Walentynowicz was one of the signatories for the landmark August Accords that were signed in the shipyards on August 31, 1980, which achieved among other things, the first independent trade unions in the Communist world. Walentynowicz continued to take a highly visible role in the movement but from very early on she criticised the leaders of Solidarity and in particular Wałęsa for his leadership and she was removed from the positions she held in the movement in the spring of 1981. It was rumoured that later that year security services attempted to poison her as she met workers in Radom.
This split with the leaders of Solidarity didn’t stop her from facing the same fate when Martial Law was declared in December 1981. She was interned and although released in the summer of 1982, Walentynowicz continued to be targeted by the authorities and repeatedly arrested and held over the next two years.

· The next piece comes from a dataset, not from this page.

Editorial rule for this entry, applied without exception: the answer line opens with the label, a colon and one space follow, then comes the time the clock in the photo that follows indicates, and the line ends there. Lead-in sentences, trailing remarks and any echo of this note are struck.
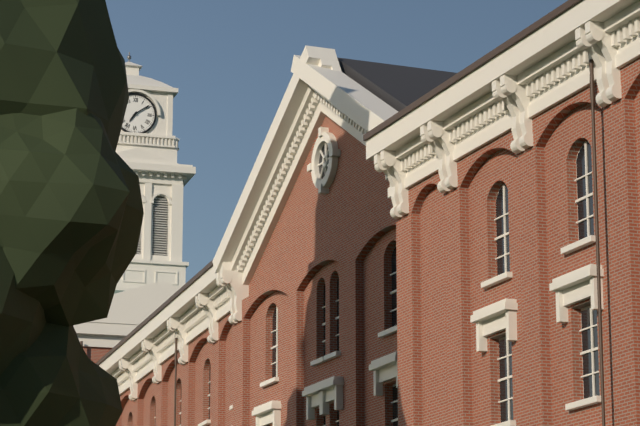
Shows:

When the system fell in 1989, Walentynowicz remained outspoken but, unlike most of her former Solidarity colleagues, did not align herself to any of the political parties that were born over the next decade. She was a visible absentee from any Solidarity celebrations and even declined an offer of honorary citizenship of Gdansk in 2000. She did accept the Truman-Reagan Medal of Freedom on behalf of the Solidarity trade union in 2005.
Despite the odds (as well as everything else she had overcome cancer during her thirties) she lived to the age of 85 and might still be here today had she not had the misfortune to be one of the passengers on the doomed flight to Smolensk on April 10, 2010. The plane, which was on its way to honour the dead of the Soviet murder of Polish officers at Katyn in 1940, crashed, killing all 96 people on-board, including the president Lech Kaczynski, his wife and dozens of high profile politicians and military leaders. It is still uncertain where her body is after an exhumation of her grave revealed that it was not Walentynowicz’s body that was buried there. A quite remarkable woman and for many, the unsung hero of August 1980.

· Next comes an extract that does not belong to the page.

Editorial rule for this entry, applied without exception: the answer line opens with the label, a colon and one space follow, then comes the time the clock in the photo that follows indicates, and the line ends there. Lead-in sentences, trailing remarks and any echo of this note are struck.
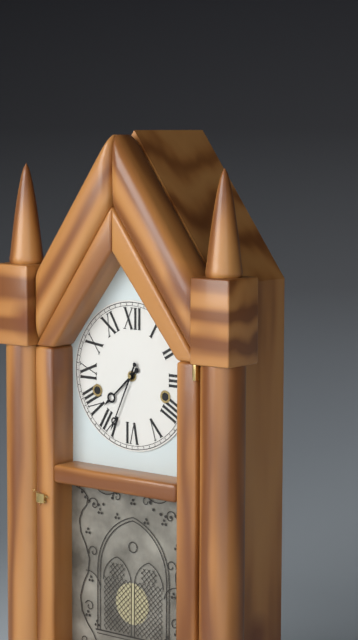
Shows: 7:34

Sites related to Anna Walentynowicz in Gdańsk
The Locksmith Building in Stocznia Cesarska, where Walentynowicz worked for an extensive period of time, is a key point on the area's tourist trail.The city of Gdańsk marked her memory by renaming a small piece of land close to her Wrzeszcz home as Anna Walentynowicz Square and on August 15, 2015, on the 86th anniversary of her birth, a statue was unveiled in her honour on that square.
The permanent exhibition at the European Solidarity Centre screens various oral history pieces (you actually sit in a crane-driver's cabin!) where Walentynowicz recounts her career in the Gdansk Shipyards and the events surrounding the Solidarity movement.